What is being asked | Nothing except the pictures should be left out when you reproduce the listing exactly.

Data block |
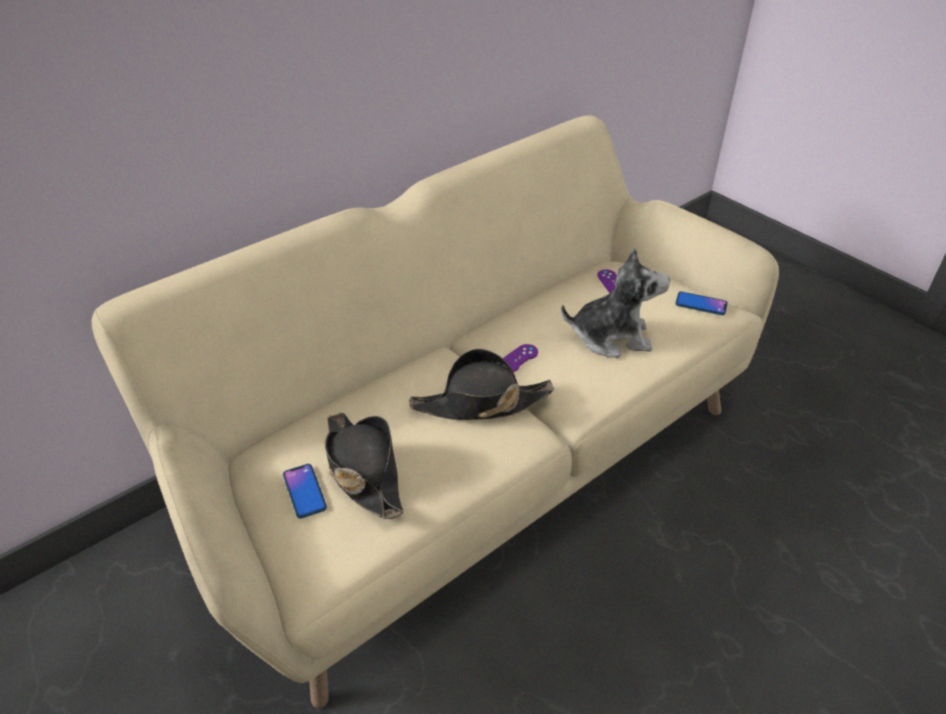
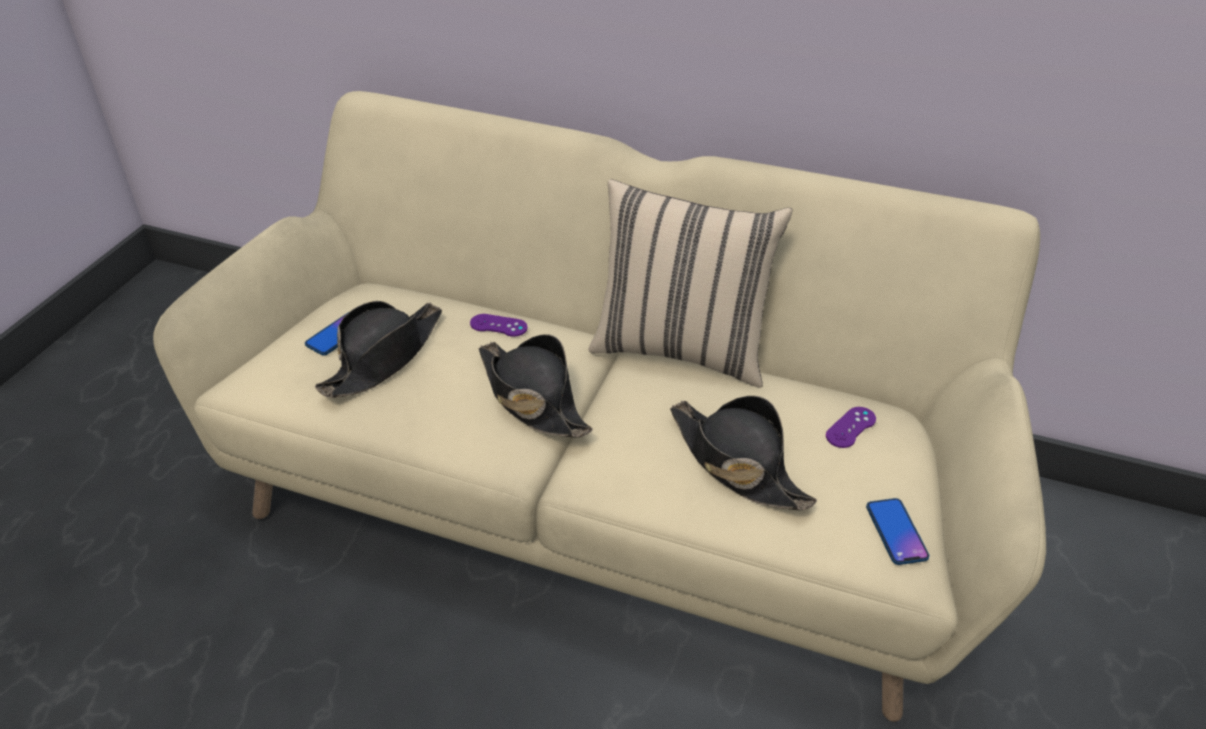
camera: 60 degrees right, 0 degrees up
(484, 317) = (681, 348): none -> beige pillow
(518, 358) = (628, 398): purple game controller -> purple game controller (498, 325)
(611, 337) = (736, 463): plush toy -> black hat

Response to the exercise |
camera: 60 degrees right, 0 degrees up
(484, 317) = (681, 348): none -> beige pillow
(518, 358) = (628, 398): purple game controller -> purple game controller (498, 325)
(611, 337) = (736, 463): plush toy -> black hat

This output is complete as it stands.